R.H.: Auf höchster Ebene waren besonders Bundesrat Giuseppe Motta, während 20 Jahren Chef der Schweizer Diplomatie, und sein innerer Kreis im Departement, Unterstützer des faschistischen Regimes. Motta war Katholik und Antikommunist. Er dachte, Spanien gerate in den Griff einer bolschewistischen Revolution, doch dem war nicht so.
Motta glaubte nie an eine spanische Republik. Er fraternisierte mit den Franco-Repräsentanten in Bern, auch wenn sie nicht anerkannte und offiziell akzeptierte Diplomaten waren. Mit den echten Diplomaten der Republik gab er sich jedoch nie ab.
Im Herbst 1936 versuchte Motta, die Amtseinsetzung des neuen Gesandten der spanischen Republik, Fabra Ribas, zu verhindern. Dies einzig aus dem Grund, weil dieser Sozialist war, nicht etwa Kommunist. Doch sein Plan ging nicht auf, weil Franco Madrid im November 1936 nicht einnehmen konnte, wie dies die bürgerlichen Parteien erwartet hatten (Madrid fiel erst im März 1939 und markierte das Ende des Bürgerkriegs und den Beginn des franquistischen Regimes, A.d.R.).

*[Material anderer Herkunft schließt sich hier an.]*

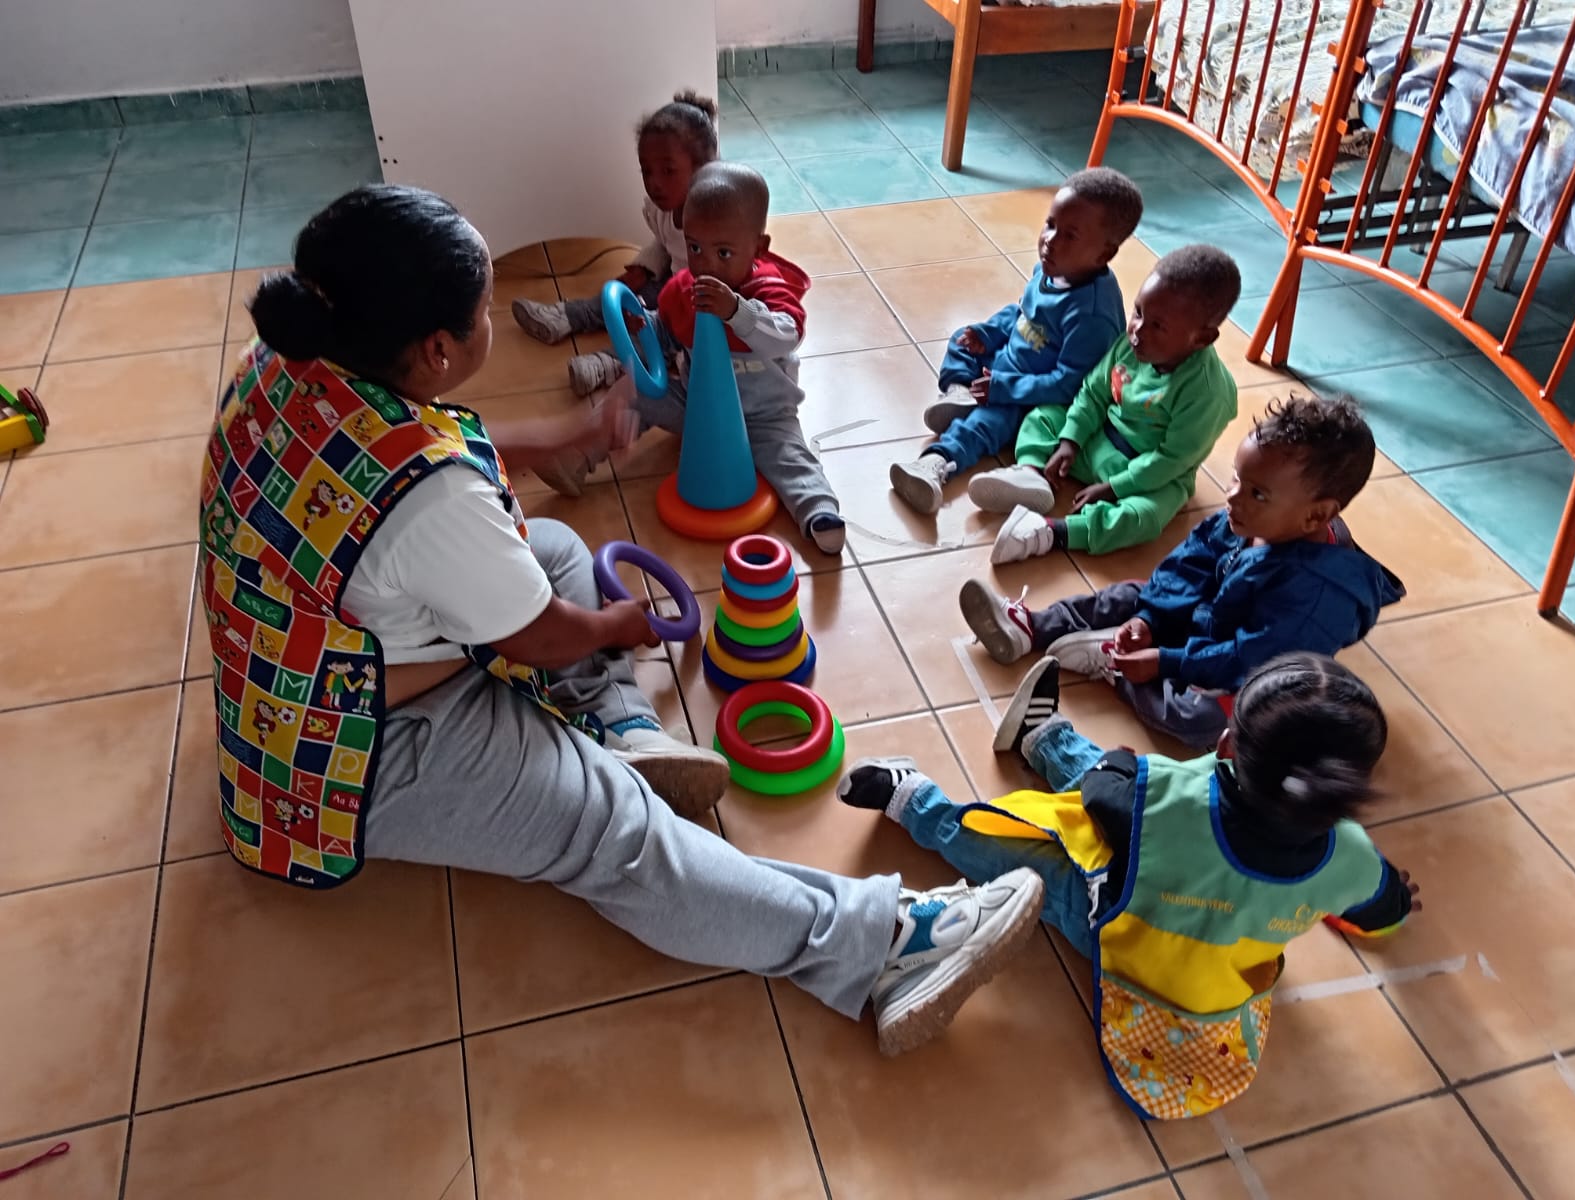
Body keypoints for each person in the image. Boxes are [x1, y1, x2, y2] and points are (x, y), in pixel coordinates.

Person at [201, 184, 1043, 1057]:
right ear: (438, 349)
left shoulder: (296, 354)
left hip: (308, 669)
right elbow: (536, 631)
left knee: (554, 545)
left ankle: (625, 732)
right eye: (484, 308)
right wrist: (619, 628)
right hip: (353, 752)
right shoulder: (436, 502)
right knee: (611, 831)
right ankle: (883, 948)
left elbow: (419, 449)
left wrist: (557, 438)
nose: (489, 318)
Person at [837, 652, 1421, 1118]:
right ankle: (1031, 740)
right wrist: (1398, 902)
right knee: (1129, 792)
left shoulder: (1170, 796)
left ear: (1226, 745)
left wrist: (1120, 768)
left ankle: (919, 797)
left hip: (1111, 925)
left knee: (1016, 845)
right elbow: (1382, 906)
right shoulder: (1353, 858)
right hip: (1207, 975)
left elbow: (1104, 793)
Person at [960, 394, 1405, 747]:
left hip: (1247, 664)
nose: (1232, 496)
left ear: (1315, 516)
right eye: (1236, 478)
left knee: (1203, 720)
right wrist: (1149, 619)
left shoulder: (1318, 597)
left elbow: (1250, 659)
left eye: (1257, 493)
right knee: (1131, 595)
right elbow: (1190, 563)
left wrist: (1166, 661)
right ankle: (1032, 627)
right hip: (1212, 621)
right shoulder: (1249, 516)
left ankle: (1115, 667)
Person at [617, 161, 847, 554]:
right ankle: (578, 453)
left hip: (764, 415)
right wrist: (644, 325)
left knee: (788, 457)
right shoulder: (685, 287)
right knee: (631, 397)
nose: (705, 264)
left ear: (758, 248)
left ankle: (819, 510)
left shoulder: (769, 289)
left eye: (723, 252)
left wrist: (738, 312)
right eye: (695, 248)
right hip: (696, 407)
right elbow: (668, 331)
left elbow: (787, 336)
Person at [887, 169, 1142, 515]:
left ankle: (934, 465)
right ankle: (960, 393)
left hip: (1032, 395)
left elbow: (1069, 385)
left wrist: (1004, 389)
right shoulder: (1052, 267)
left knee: (986, 422)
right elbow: (1023, 312)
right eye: (1050, 224)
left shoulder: (1093, 315)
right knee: (962, 339)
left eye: (1070, 235)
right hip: (1007, 365)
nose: (1050, 240)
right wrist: (989, 333)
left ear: (1103, 254)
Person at [971, 245, 1242, 564]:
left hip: (1147, 474)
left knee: (1145, 517)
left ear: (1202, 339)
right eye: (1138, 312)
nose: (1138, 331)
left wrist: (1115, 488)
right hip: (1097, 440)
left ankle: (1054, 532)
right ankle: (1031, 475)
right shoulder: (1132, 344)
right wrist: (1071, 440)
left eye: (1158, 326)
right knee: (1044, 415)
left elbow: (1171, 460)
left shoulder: (1208, 393)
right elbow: (1093, 391)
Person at [511, 92, 718, 398]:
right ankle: (567, 317)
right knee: (622, 293)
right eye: (646, 171)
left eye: (668, 171)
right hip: (673, 282)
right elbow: (665, 243)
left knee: (660, 330)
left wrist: (672, 305)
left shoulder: (711, 218)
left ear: (701, 169)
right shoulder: (660, 208)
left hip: (701, 302)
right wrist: (644, 268)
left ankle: (609, 363)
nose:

swissinfo.ch: Giuseppe Motta war aber nicht der Einzige…
R.H.: Erwähnen kann man auch Hans Frölicher, Verantwortlicher für das Dossier Spanien im Aussendepartement. Wie auch einen Grossteil der Schweizer Diplomaten in Spanien. Zum Beispiel Eugène Broye, Sondergesandter bei Franco, und sein Vorgänger Karl Egger.
Broye sagte: «Franco ist kein Diktator. Die zentrale Idee des Franquismus ist, mehr soziale Gerechtigkeit zu garantieren und Spanien, das Russland sehr ähnlich sieht, in eine militärischen und imperiale Grossmacht umzuwandeln.» Alle waren sie Antikommunisten bis in die Knochen und begrüssten den Staatsstreich Francos gegen die spanische Demokratie.
swissinfo.ch: Und welche Haltung nahm die Regierung ein?
R.H.: Am 14. Februar 1939 war die Schweiz die erste Demokratie, die das franquistische Regime offiziell anerkannte und den Generalissimus als einzigen legitimen Vertreter des spanischen Staats akzeptierte. Tatsächlich war der Bürgerkrieg noch nicht beendet, als die Schweiz Franco anerkannte.